Among the stars on an extremely talented first-year roster for LAFC are Mexican National Team midfielder Carlos Vela and 19-year-old Uruguayan Diego Rossi. In April, the club opens Banc of California Stadium, a spectacular soccer venue located in the urban core of Los Angeles.
This season will also feature the opening of Audi Field, the new home of D.C. United, in the heart of the nation’s capital. In 2019, when Minnesota United FC opens Allianz Field, MLS will have 20 stadiums built for soccer.
Every team and its supporters enter this season justifiably believing their club can contend for a championship, as MLS is the most competitive soccer league in the world, with nine different champions in the last 11 seasons. However, the last two MLS Cups have been contested between Seattle Sounders FC – who won in 2016 – and Toronto FC, last year’s winner.

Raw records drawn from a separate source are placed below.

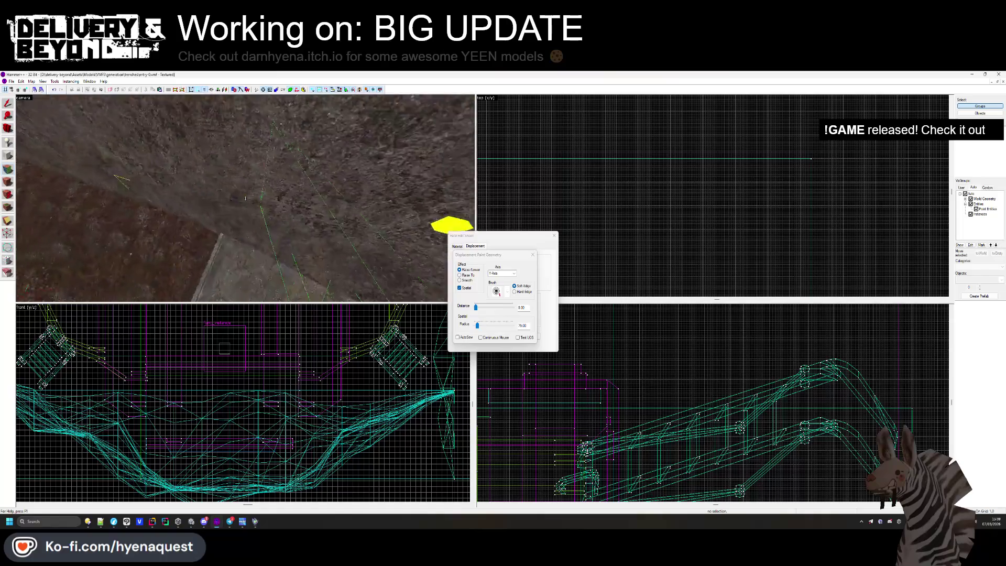
key(Left)
key(Left)
key(Left)
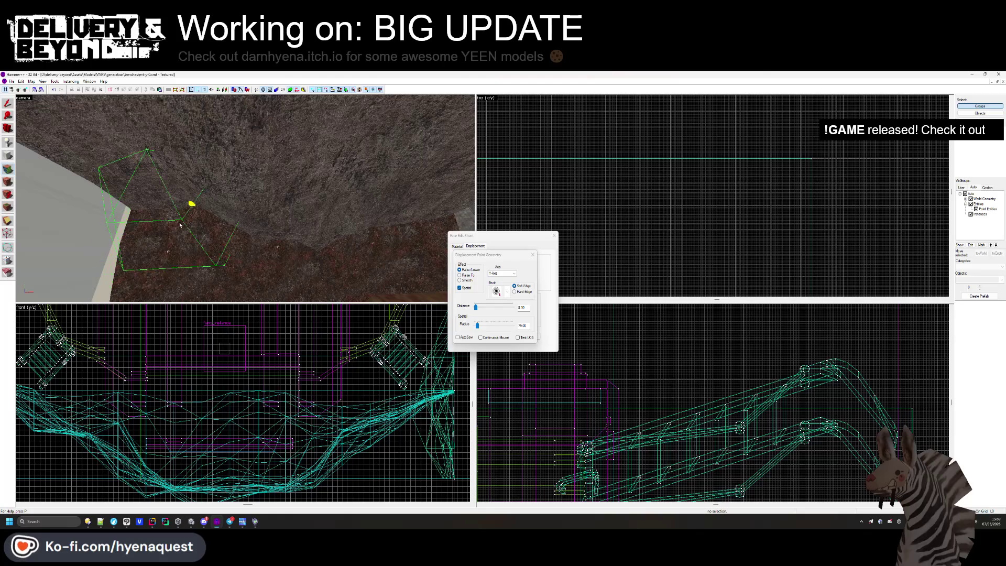
key(Up)
key(Up)
key(Up)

The reigning champions begin defense of their crown in a rematch of the 2017 Eastern Conference Championship when they host Columbus Crew SC on Saturday on TSN. Toronto FC return the core of their title squad, led by Italian forward Sebastian Giovinco and U.S. Men’s National Team staples Jozy Altidore and Michael Bradley.

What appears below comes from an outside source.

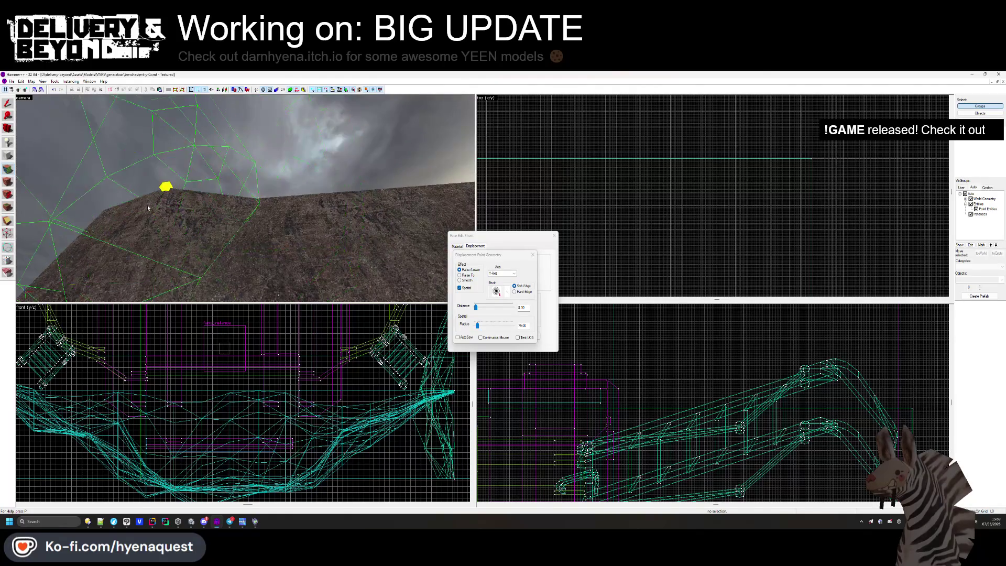
key(Down)
key(Down)
key(Down)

Behind the star power of its elite athletes, increased investment in player development and acquisition, and strategic expansion, MLS continues to experience an extended period of explosive growth. In 2017, the league set another attendance record and saw a significant rise in broadcast viewership on ESPN, FOX Sports, Univision, TSN and TVA Sports – making it the only major professional sports league in North America to experience an increase last year in television ratings. On the field, some of the best young talent in the world joined MLS clubs, and players developed in MLS academies are making an impact with their first team. The trend continues in 2018 as the league’s clubs utilized increased investment from ownership to sign the youngest and most talented group of newcomers in league history.
The MLS calendar in 2018 is filled with crucial matchups and major events from March until December. This year’s MLS All-Star Game presented by Target will take place on Aug. 1 at Mercedes-Benz Stadium, home of Atlanta United FC. In its debut season in 2017, Atlanta United FC was a smash on and off the field – playing to crowds of more than 70,000 and qualifying for the Audi MLS Cup Playoffs.

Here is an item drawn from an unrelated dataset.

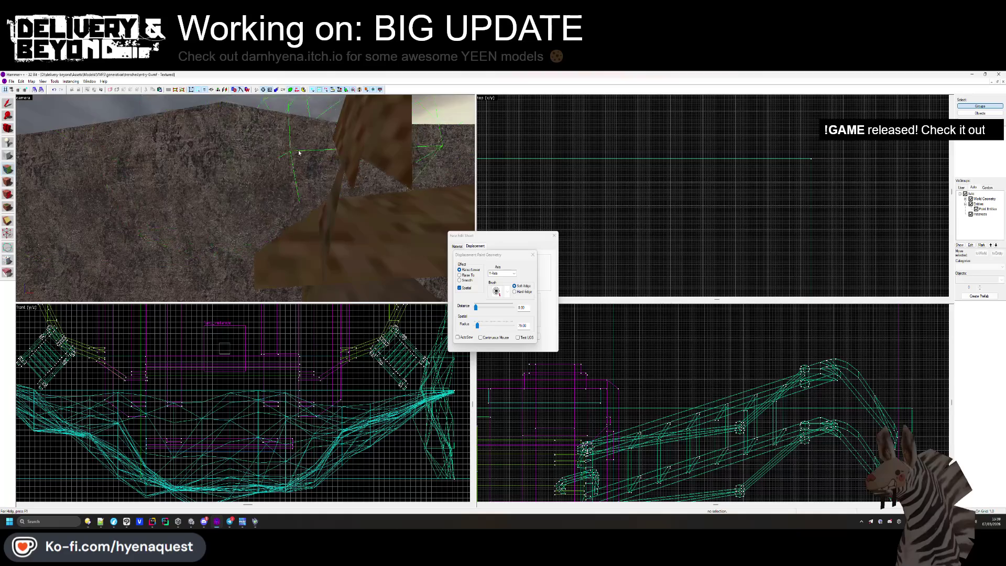
key(Up)
key(Up)
key(Up)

Heineken Rivalry Week takes place from Aug. 22-26 with the most action-packed slate of games ever in the series – including matchups between NYCFC and New York Red Bulls, Seattle-Portland Timbers and LAFC-LA Galaxy. Decision Day presented by AT&T arrives on Oct. 28, with 11 matches all beginning at 4:30 p.m. ET in the final quest for berths and seeding in the Audi MLS Cup Playoffs.
While this season will be spectacular, MLS still has its eye on the future as the league continues to grow strategically across North America. Further establishing the league’s footprint in the Southeast, new teams were recently announced for Nashville and Miami. Three more clubs are expected to be added to reach the league’s goal of having a total of 28 teams in the next five years.